At least two people have been shot dead during a student demonstration in the Venezuelan capital, Caracas.
A pro-government activist and at least one student were killed in a shootout, officials said.
At least 23 people are said to have been injured in demonstrations across the country.
President Nicolas Maduro is facing rising criticism for the country’s economic woes and high levels of violence.
He later spoke on national TV, condemning the violence and appealing for calm.
“Let nobody go mad and accept provocations,” Mr Maduro said.
The students were demonstrating against the detention of fellow students earlier in the week on the day Venezuela celebrated the 200th anniversary of the Battle of Victory, also known as the Venezuelan Day of Youth, an historical episode in which students defended a city against Spanish-led troops.
Opposition leaders also took part in the march.
But as in other protests called by the opposition, many also took to the streets to support the government.
The president of the National Assembly, Diosdado Cabello, accused right-wing activists of carrying out the acts of violence.
“Fascism has murdered a comrade,” Mr Cabello said on national TV.

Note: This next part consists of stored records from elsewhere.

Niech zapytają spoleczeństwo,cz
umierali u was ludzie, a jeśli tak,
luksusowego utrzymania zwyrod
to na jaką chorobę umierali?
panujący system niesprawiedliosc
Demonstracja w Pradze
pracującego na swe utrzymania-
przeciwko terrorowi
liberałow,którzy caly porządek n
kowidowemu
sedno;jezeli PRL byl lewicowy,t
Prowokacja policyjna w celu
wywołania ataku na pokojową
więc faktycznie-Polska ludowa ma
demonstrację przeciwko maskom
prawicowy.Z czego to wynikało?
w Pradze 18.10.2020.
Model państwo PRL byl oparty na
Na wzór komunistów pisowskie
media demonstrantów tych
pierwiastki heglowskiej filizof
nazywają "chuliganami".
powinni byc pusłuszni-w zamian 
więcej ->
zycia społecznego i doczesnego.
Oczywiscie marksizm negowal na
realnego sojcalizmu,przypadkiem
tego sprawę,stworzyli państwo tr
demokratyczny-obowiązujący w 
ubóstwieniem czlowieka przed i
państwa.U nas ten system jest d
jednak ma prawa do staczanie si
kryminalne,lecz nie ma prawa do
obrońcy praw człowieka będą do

But a leading opposition congresswoman, Maria Corina Machado, said violence had erupted as students were corralled by pro-government activists.
The leader of the opposition, Henrique Capriles, also appealed for calm.

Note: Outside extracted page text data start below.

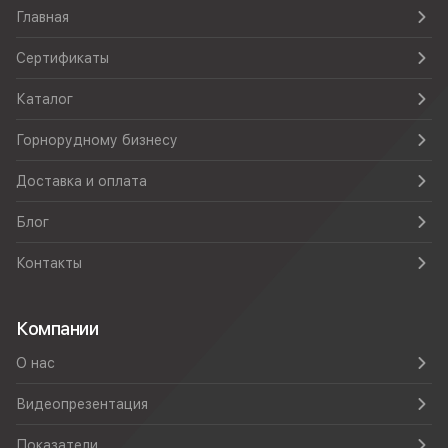
Главная
Сертификаты
Каталог
Горнорудному бизнесу
Доставка и оплата
Блог
Контакты
Компании
О нас
Видеопрезентация
Показатели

“Violence will never be the way! We are confident that a large majority refuses and condemns it,” Mr Capriles wrote on Twitter.
Students have been protesting elsewhere for a week, with the biggest crowds in the cities of Merida and Tachira.
They were complaining about a lack of security in their university campuses, as well as protesting about the country’s economic crisis.
Government forces detained a number of students, which gave rise to more protests demanding their freedom.
Venezuela has recently announced measures to address its foreign currency crisis and boost the economy.
It has also imposed a 30% cap on profit to businesses, as part of what President Maduro calls his “economic offensive”.
In November, Mr Maduro was granted special powers to govern by decree for a year to deal with the economic crisis.
Despite its oil wealth, Venezuela has faced a shortage of staple goods such as sugar, cooking oil and toilet paper.
Among the measures decreed by Mr Maduro are official controls on the price of new and second-hand cars.